- [Task goal] Word for word, restate each of the entries below, and drop every picture.

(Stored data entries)
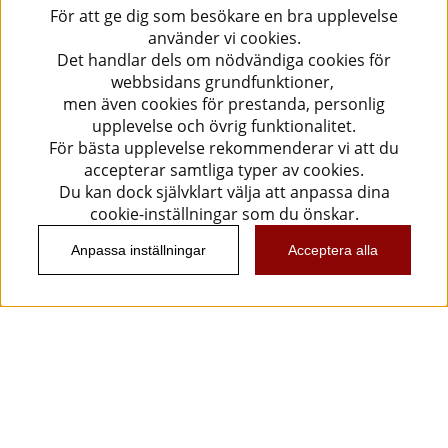
För att ge dig som besökare en bra upplevelse
använder vi cookies.
Det handlar dels om nödvändiga cookies för
webbsidans grundfunktioner,
men även cookies för prestanda, personlig
upplevelse och övrig funktionalitet.
För bästa upplevelse rekommenderar vi att du
accepterar samtliga typer av cookies.
Du kan dock självklart välja att anpassa dina
cookie-inställningar som du önskar.
Anpassa inställningar
Acceptera alla
Information
Kundtjänst
Köpvillkor
Musikanten Pro Audio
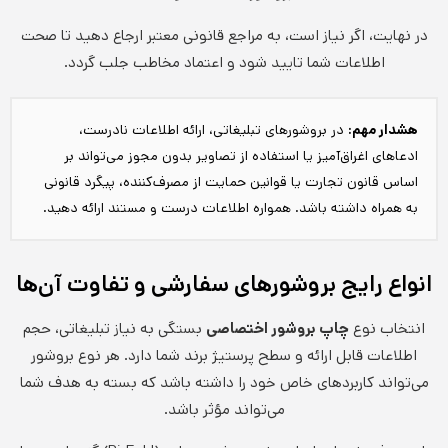
در نهایت، اگر نیاز است، به مراجع قانونی معتبر ارجاع دهید تا صحت
اطلاعات شما تایید شود و اعتماد مخاطب جلب گردد.
هشدار مهم:
در بروشورهای تبلیغاتی، ارائه اطلاعات نادرست،
ادعاهای اغراق‌آمیز یا استفاده از تصاویر بدون مجوز می‌تواند بر
اساس قانون تجارت یا قوانین حمایت از مصرف‌کننده، پیگرد قانونی
به همراه داشته باشد. همواره اطلاعات درست و مستند ارائه دهید.
انواع رایج بروشورهای سفارشی و تفاوت آن‌ها
انتخاب نوع
چاپ بروشور اختصاصی
بستگی به نیاز تبلیغاتی، حجم
اطلاعات قابل ارائه و سطح پرستیژ برند شما دارد. هر نوع بروشور
می‌تواند کاربردهای خاص خود را داشته باشد که بسته به هدف شما
می‌تواند مؤثر باشد.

- [Completed exercise]
För att ge dig som besökare en bra upplevelse
använder vi cookies.
Det handlar dels om nödvändiga cookies för
webbsidans grundfunktioner,
men även cookies för prestanda, personlig
upplevelse och övrig funktionalitet.
För bästa upplevelse rekommenderar vi att du
accepterar samtliga typer av cookies.
Du kan dock självklart välja att anpassa dina
cookie-inställningar som du önskar.
Anpassa inställningar
Acceptera alla
Information
Kundtjänst
Köpvillkor
Musikanten Pro Audio
در نهایت، اگر نیاز است، به مراجع قانونی معتبر ارجاع دهید تا صحت
اطلاعات شما تایید شود و اعتماد مخاطب جلب گردد.
هشدار مهم:
در بروشورهای تبلیغاتی، ارائه اطلاعات نادرست،
ادعاهای اغراق‌آمیز یا استفاده از تصاویر بدون مجوز می‌تواند بر
اساس قانون تجارت یا قوانین حمایت از مصرف‌کننده، پیگرد قانونی
به همراه داشته باشد. همواره اطلاعات درست و مستند ارائه دهید.
انواع رایج بروشورهای سفارشی و تفاوت آن‌ها
انتخاب نوع
چاپ بروشور اختصاصی
بستگی به نیاز تبلیغاتی، حجم
اطلاعات قابل ارائه و سطح پرستیژ برند شما دارد. هر نوع بروشور
می‌تواند کاربردهای خاص خود را داشته باشد که بسته به هدف شما
می‌تواند مؤثر باشد.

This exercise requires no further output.